**EXERCISE INSTRUCTIONS:**
1. In the workshop description, rewrite the passage that begins at "To attend this" and stops after "one is enough)", replacing "laptop" with "notebook computer" throughout.
2. In the workshop description, shorten the paragraph beginning "Very familiar with Python" to one sentence that keeps its main facts.
3. Answer these questions from the workshop description:
(a) Where is the workshop held?
(b) What kind of account must attendees have, and is a free one enough?
(c) What will attendees get access to for the time of the workshop?

Learning Path: Training, Tracking, Testing and Deploying ML

Location: Albert, 2nd flr.

Duration: 9:00am - 4:00pm

Day of week: Thursday, Friday

Level: Beginner

Prerequisites

Attendee Prerequisites:

To attend this workshop you should be:

  • Very familiar with Python. All program code will utilise it. You should be as well familiar with scikit-learn and pandas, as this workshop doesn’t focus on training a machine learning problem, but more on how to track and deploy it.
  • You should have a basic understanding of either sh, bash or zsh
  • You should understand the concept of a Docker container
  • It is definitely a plus, if you are familiar with kubernetes and/or terraform

Attendee Tools/Equipment:

  • You have to have a laptop with WiFi capability
  • You have to have a gitlab account (a free one is enough)
  • We will provide virtual machines with the necessary tooling installed.
  • We will provide access to an AWS account for the time of the workshop.

**AVAILABLE DATA:**
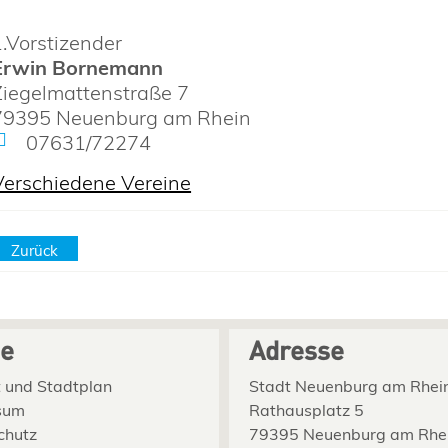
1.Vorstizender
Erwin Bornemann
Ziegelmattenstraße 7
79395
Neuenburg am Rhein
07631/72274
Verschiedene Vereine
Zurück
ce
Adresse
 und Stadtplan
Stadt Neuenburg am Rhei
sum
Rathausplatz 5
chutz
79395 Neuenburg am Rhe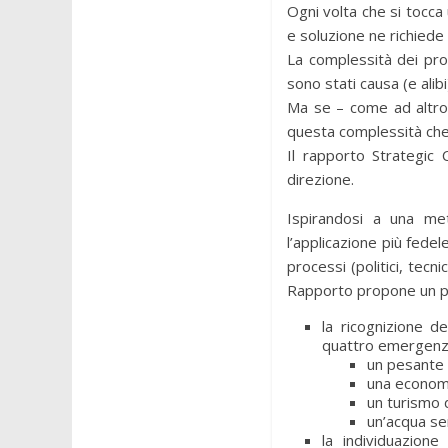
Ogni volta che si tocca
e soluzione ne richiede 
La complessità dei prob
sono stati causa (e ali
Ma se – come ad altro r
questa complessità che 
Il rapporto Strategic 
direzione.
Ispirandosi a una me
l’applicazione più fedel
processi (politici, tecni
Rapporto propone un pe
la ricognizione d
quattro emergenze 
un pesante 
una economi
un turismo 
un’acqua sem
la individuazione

**WRITTEN RESPONSES:**
1.
To attend this workshop you should be:

  • Very familiar with Python. All program code will utilise it. You should be as well familiar with scikit-learn and pandas, as this workshop doesn’t focus on training a machine learning problem, but more on how to track and deploy it.
  • You should have a basic understanding of either sh, bash or zsh
  • You should understand the concept of a Docker container
  • It is definitely a plus, if you are familiar with kubernetes and/or terraform

Attendee Tools/Equipment:

  • You have to have a notebook computer with WiFi capability
  • You have to have a gitlab account (a free one is enough)

2. Attendees need strong Python skills, since all program code uses it, and familiarity with scikit-learn and pandas, because the workshop focuses on tracking and deploying machine learning rather than on training it.

3.
(a) Albert, 2nd floor.
(b) A gitlab account; a free one is enough.
(c) An AWS account.